Nas gravações colecionadas pela Lava Jato, e principalmente nas que envolveram executivos da Odebrecht e da JBS, apareceram referências a subornos pagos a juízes (e membros de instâncias superiores). Nunca, porém, tais referências foram investigadas.
O Legislativo – cujos integrantes, com seus defeitos e virtudes eventuais, foram eleitos pelo povo – é visto pela casta judiciária como o rebotalho do sistema, casta inferior, cheia de impurezas. No sistema de Justiça, todos entram por concurso. Entretanto, as relações de parentesco são intensas, com casos e mais casos de pai que ajuda a mulher ou a filha a se tornar desembargadora, pois aos postos mais elevados se chega pelo filtro da influência política. É verdade que, por força das afinidades, ocorrem muitos casamentos entre colegas de carreira. O problema é que a soma de suas influências acaba degenerando em soma de vantagens, como vimos no caso do casal Bretas, a pedir dois auxílios-moradias, embora tendo imóvel próprio, numa confissão de que se trata de salário indireto para furar o teto constitucional. O que é isso, senão contestar a Justiça?

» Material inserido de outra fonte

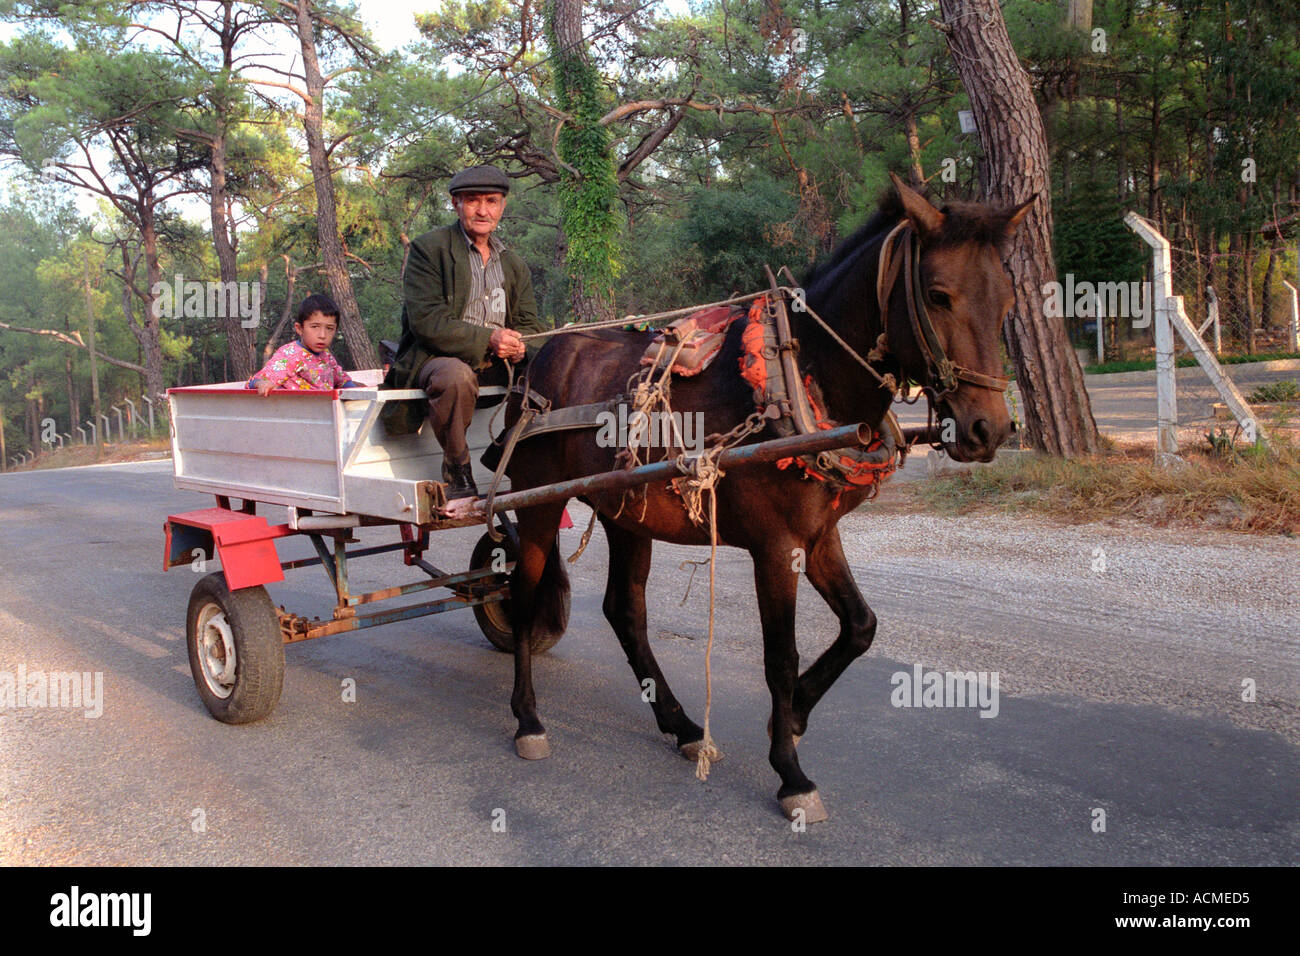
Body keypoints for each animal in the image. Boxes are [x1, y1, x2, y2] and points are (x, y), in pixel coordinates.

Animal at [496, 174, 1034, 822]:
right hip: (539, 505)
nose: (989, 430)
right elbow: (781, 655)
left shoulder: (819, 536)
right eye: (937, 295)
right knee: (525, 597)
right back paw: (528, 718)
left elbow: (861, 626)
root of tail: (537, 361)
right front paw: (790, 772)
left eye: (1006, 300)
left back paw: (682, 726)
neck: (798, 377)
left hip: (627, 511)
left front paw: (794, 717)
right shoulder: (775, 547)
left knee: (625, 612)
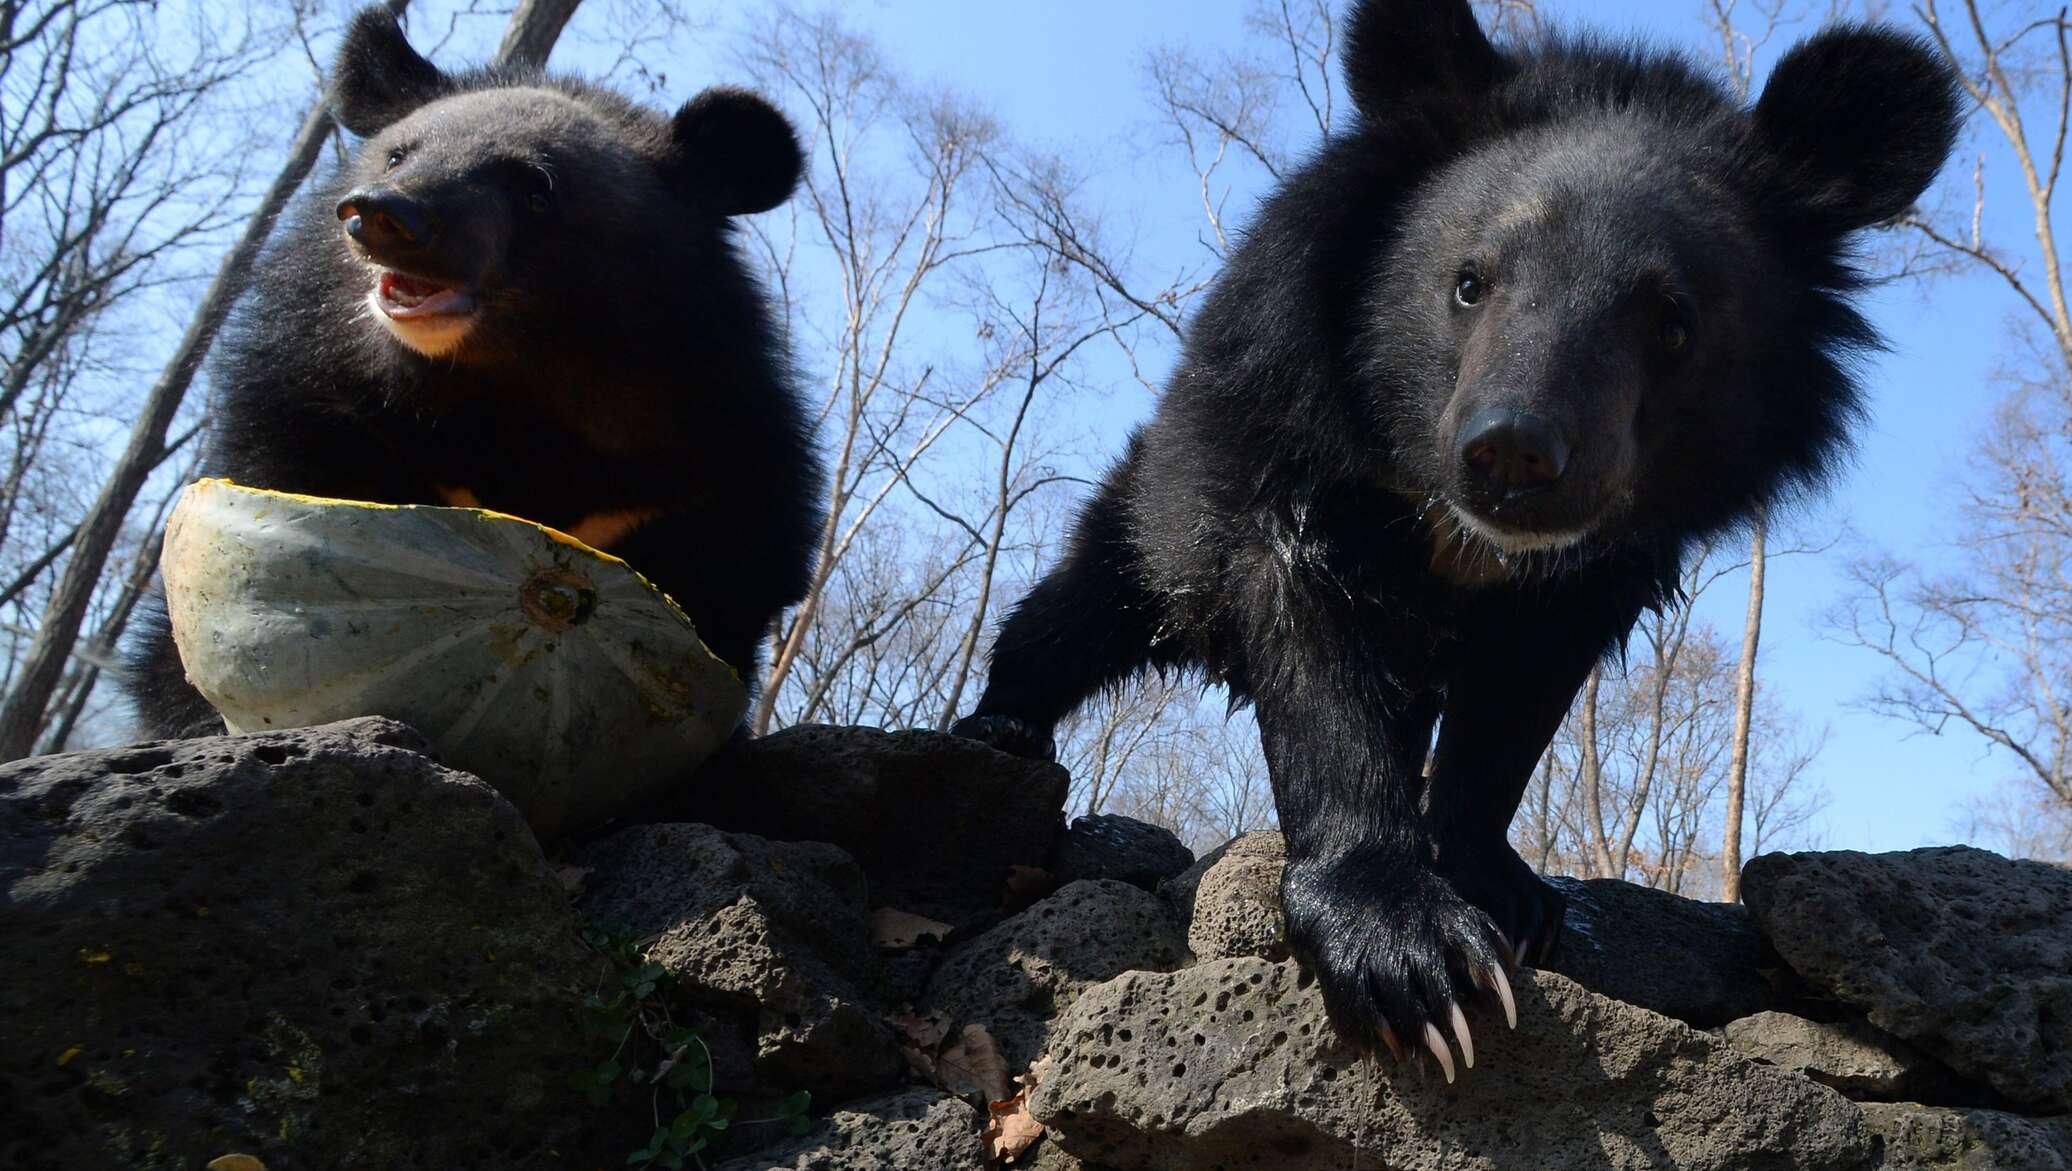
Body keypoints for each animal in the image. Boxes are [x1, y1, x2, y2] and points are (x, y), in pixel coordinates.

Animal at [123, 9, 824, 733]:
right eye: (400, 154)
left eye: (535, 185)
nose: (383, 214)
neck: (500, 382)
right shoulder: (319, 400)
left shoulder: (706, 456)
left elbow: (731, 579)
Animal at [953, 0, 1955, 1069]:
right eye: (1470, 282)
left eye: (1672, 322)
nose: (1513, 453)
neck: (1456, 527)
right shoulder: (1280, 436)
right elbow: (1308, 653)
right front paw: (1408, 955)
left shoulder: (1588, 576)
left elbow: (1513, 715)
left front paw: (1505, 891)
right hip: (1151, 506)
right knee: (1076, 609)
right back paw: (1002, 726)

Em matéria de privilégios, o auxílio-moradia, que custa cerca de R$ 5,4 bilhões anuais aos cofres públicos, é o mais escandaloso mas não é o único. Eles têm cota para aquisição de livros e auxilio alimentação, como se precisassem de um vale para comer, ganhando o que ganham, quase sempre algo perto do teto de R$ 33 mil, afora os penduricalhos.
Em todas as estruturas do sistema, do STF à comarca, existem cargos comissionados que podem ser preenchidos sem concurso, tanto quanto no Executivo e no Legislativo, os únicos que levam a fama. São ocupados também por parentes, muitas vezes de forma dissimulada, com a troca de vagas entre magistrados para não ferir a lei do nepotismo.
O Supremo, como topo do sistema, é o estuário da hipertrofia do poder, de sua superposição aos demais. Ontem o presidente da República deixou de discursar, na abertura do ano judiciário, porque temeu um choque com a presidente do tribunal, que mandou uma brasa verbal condenando os que criticam decisões judiciais. O recado era para o PT mas serviu a meio mundo, inclusive ao chefe ilegítimo do Executivo, proibido pela Justiça de nomear uma ministra. Uma ministra inapta ao cargo mas a prerrogativa é do chefe do outro poder. Azar dele se quer nomear alguém inadequado para atender a um partido.
Ali, enquanto prevalecer o mandato vitalício, teremos 11 ilhas, onze vaidades e não um colegiado comprometido unicamente com a aplicação da lei. Quando for tempo de passar a limpo também o sistema de Justiça, será preciso aprovar o mandato com duração fixa.
Em relação ao MPF, será preciso estabelecer limites para seu poder amplo e difuso. E a Polícia Federal talvez tenha que ser dividida em duas. Uma para atender ao Judiciário, e outra que cuide de atender o Poder Executivo em tarefas como o combate a crimes da alçada federal, tarefa hoje negligenciada, pois todos os delegados querem cuidar é deste assunto que rende manchetes, o combate à corrupção.